▶ _Selected passage_
===============

Alaska
A view from the dunes
KOTZEBUE — It’s spring here, sunny and bright, and deceptively cold. Outside it’s minus 7, with a west wind off the sea ice drifting snow and torturing the frozen air, creating fog out of clear blue sky. The sun glints on falling crystals and the endless white snow. My fingers are cracked, my nose sunburnt and frosted, and, as usual in spring, I’m packing while also still unpacking — tools, rope, mittens, muktuk and dried caribou — after weeks guiding NASA and Southwest Research Institute scientists at the Great Kobuk Sand Dunes.
In mid-March, we headed upriver with three snowmobiles and four sleds, myself and two other guides from Arctic Wild who I’d never met before, Pat Hendersen and Tim Pappas. They are big, tall, young capable white guys and I had my work cut out pretending I was even one or two of those things.
There’s a lot of snow this year, and I worried about the river above Kiana. It’s often soft and deep, with overflow and sinkholes, not the best place to be dragging heavy sleds without a trail. I had called ahead to Ambler and couldn’t stir my adopted nephews, but my niece, Andrea Kelly, offered to set off immediately, alone, to help pack a trail down the river.
The first 100 or so miles went well. The next hours were harder, with us struggling to get off the river, through willows and trees, and up a steep face onto the snow-covered sand. It was dark and late when we made it to the old Ferguson allotment on Ahnewetut Creek. We pitched tents, and in the morning stepped out into the huge awesome presence of the dunes. It wasn’t a tan sandscape like in summer — virtually no sand was exposed on the entire 25-square-mile surface. It was more like waking up on a cold, white alien planet. Through sparse spruce, just across the creek, a wall with heavy cornices towered against the sky, blocking the rising sun, and to the west, the slopes of taller dunes hid those horizons, too.
For the rest of the day, we prepared camp: making trails, cutting wood and setting up tents and woodstoves for the scientists to arrive the next morning. Tim and I scouted out a long flat inter-dune area for an airstrip, and he headed back to camp to work while I packed a 60-foot-wide and 2,000-foot-long airstrip as requested by Jared Cummings of Golden Eagle Outfitters, to land equipment and passengers in his turbine Otter on skis.
The landscape shifted colors as I snowgoed back and forth, beautiful blues and moody grays shifting under patches of moving sunlight and clouds. Along the northern horizon, the white diamonds of the Brooks Range sprawled, and closer, the Jade Mountains reached against the sky, friendly and familiar. Below the Jades, I could see a tiny line of white, the high tundra where caribou migrate south in the fall toward Onion Portage, and under that a dark line marking the timbered bluff of Paungaqtaugruk, where I was born and raised. It felt strange to be driving back and forth, going nowhere, and staring at my past only 15 miles away. I longed to head home. I pictured my family in my youth, working around our small sod igloo, shoveling snow, checking traps, feeding the dogs, hauling wood and water, and disappearing inside for the night, shutting out the cold as best we could. Was that this same person?

===============

▶ _Given material_
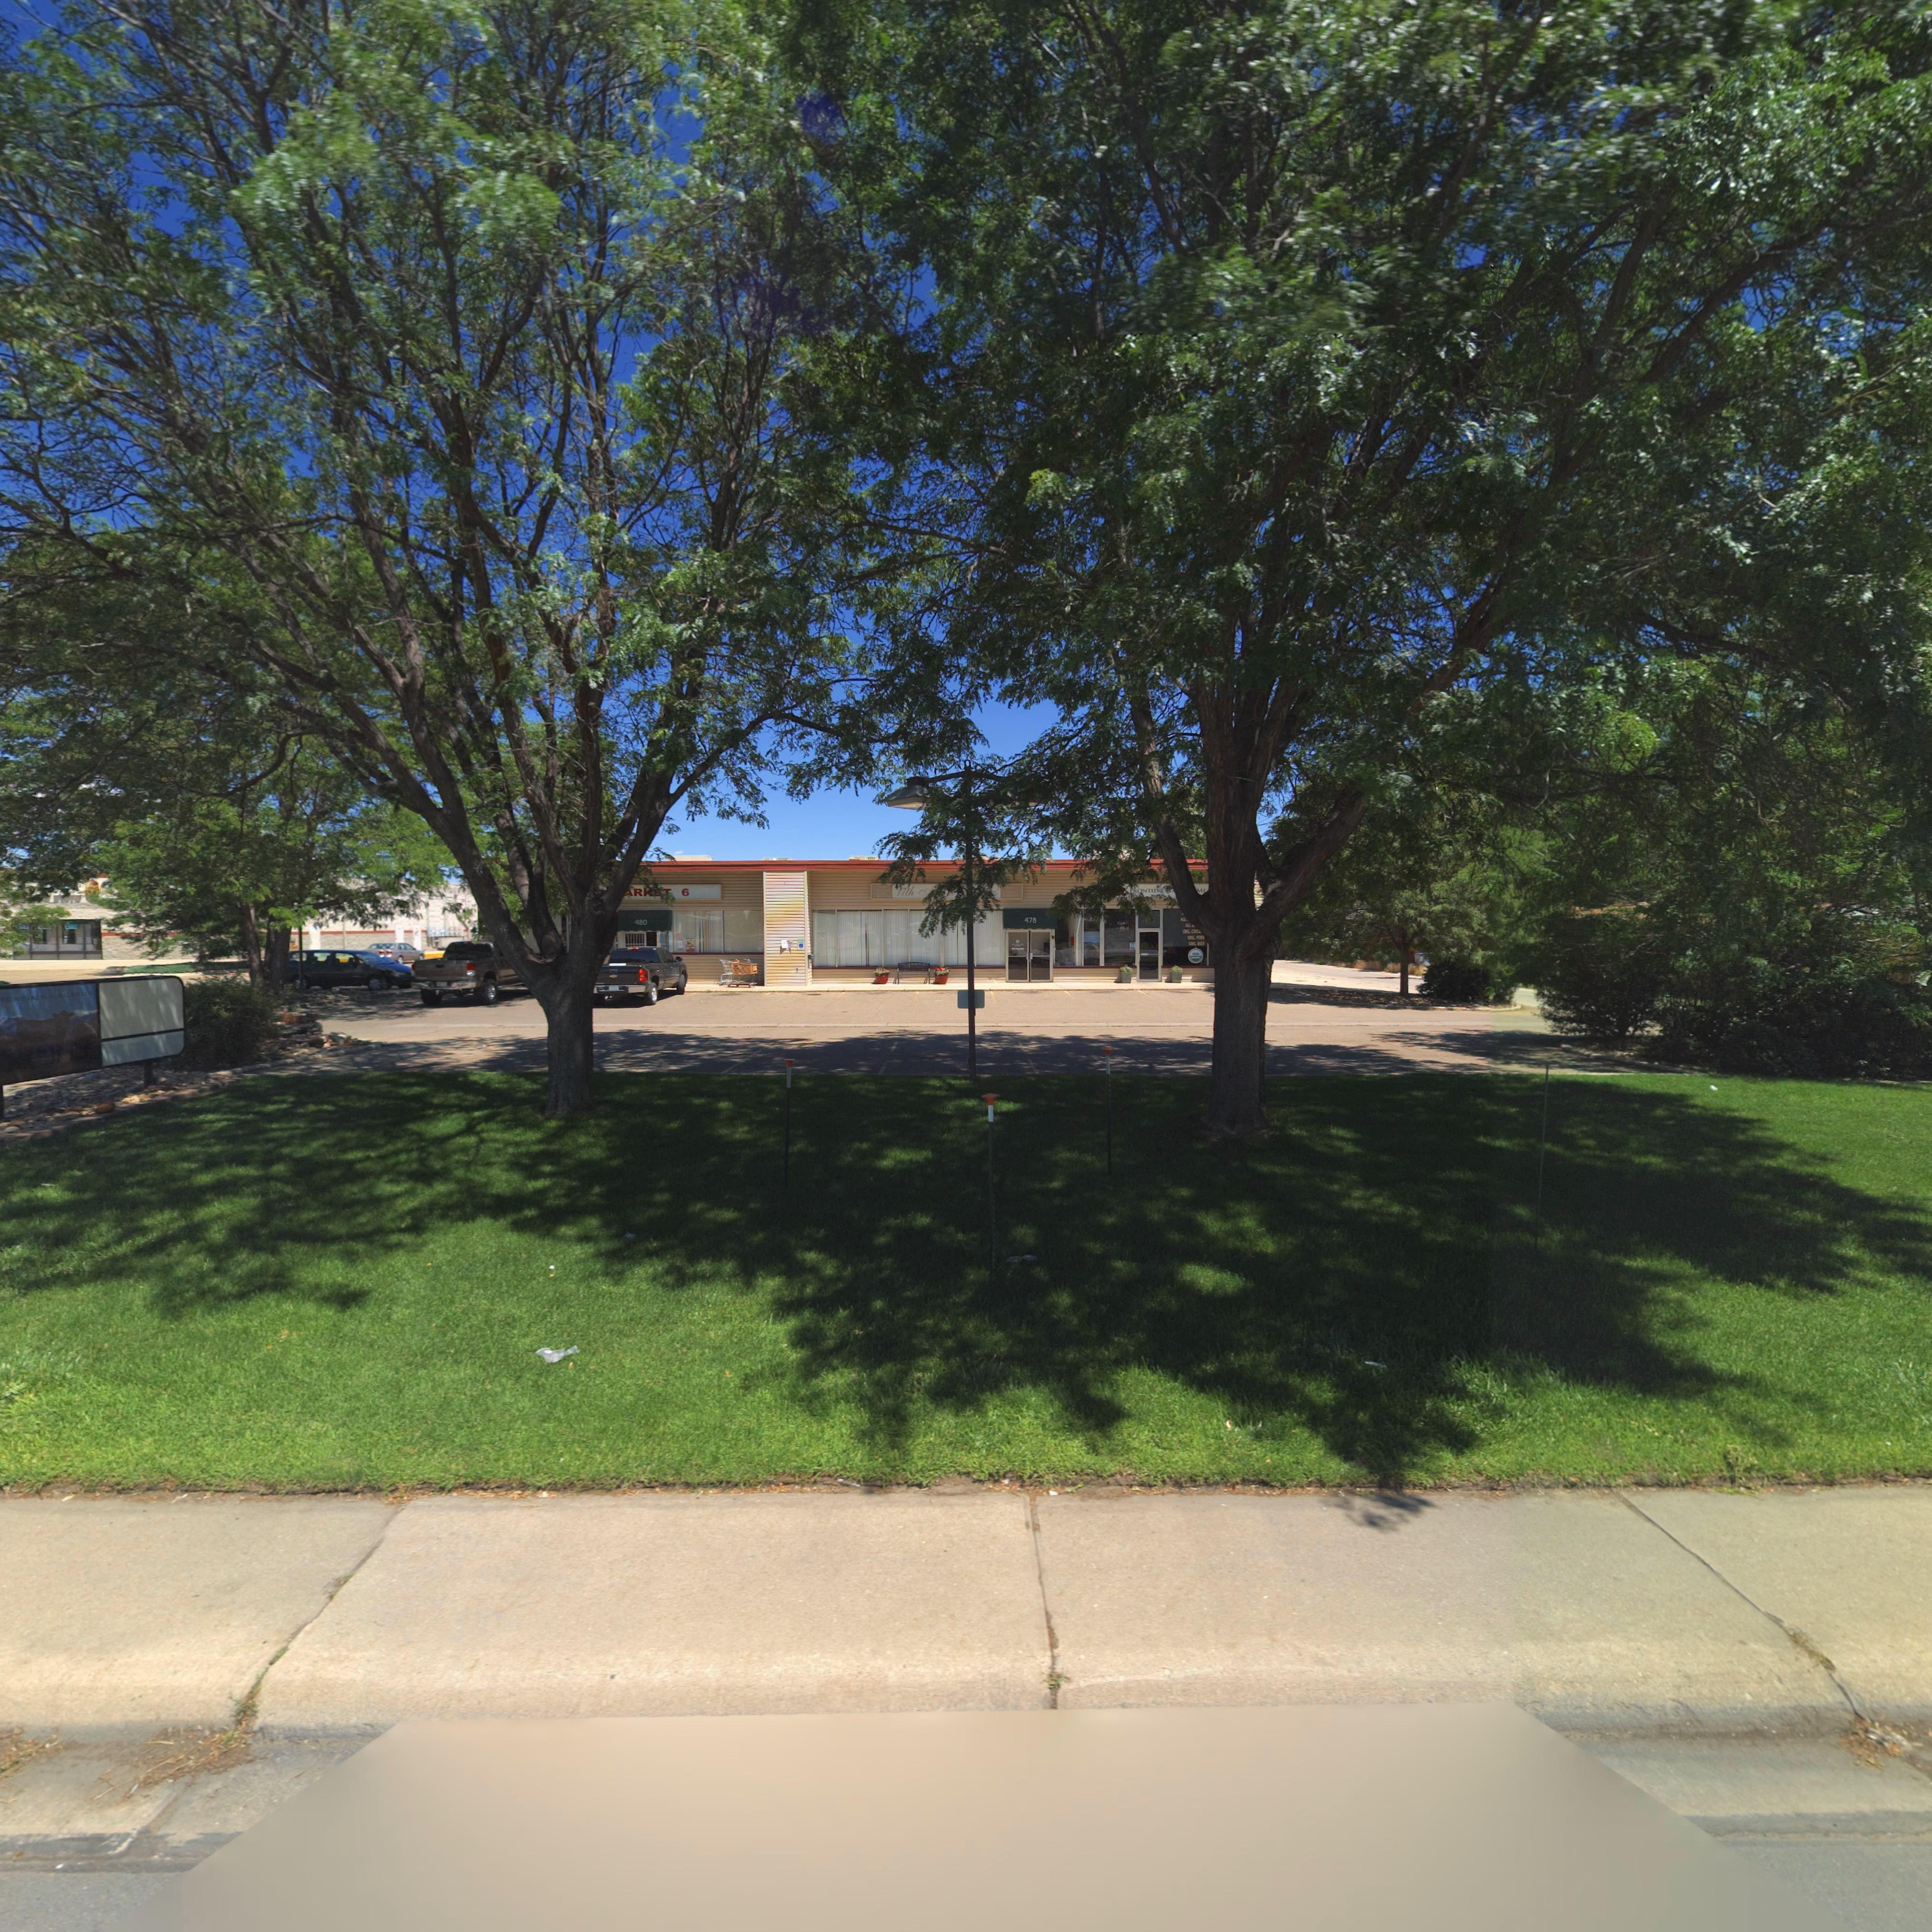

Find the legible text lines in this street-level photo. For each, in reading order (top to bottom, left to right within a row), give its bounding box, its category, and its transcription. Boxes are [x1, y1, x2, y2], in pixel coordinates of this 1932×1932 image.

===============

▶ _Tasks_
A. Retype the part of the dunes piece starting with "For the rest" and going on through "Otter on skis.".
B. In one to three sentences, explain why the dunes piece says the narrator worried about the river above Kiana.
Rely only on the text for this.

▶ _Responses in order_
A.
For the rest of the day, we prepared camp: making trails, cutting wood and setting up tents and woodstoves for the scientists to arrive the next morning. Tim and I scouted out a long flat inter-dune area for an airstrip, and he headed back to camp to work while I packed a 60-foot-wide and 2,000-foot-long airstrip as requested by Jared Cummings of Golden Eagle Outfitters, to land equipment and passengers in his turbine Otter on skis.

B. There was a lot of snow that year, and the river above Kiana is often soft and deep, with overflow and sinkholes. That made it a poor place to drag heavy sleds without a trail.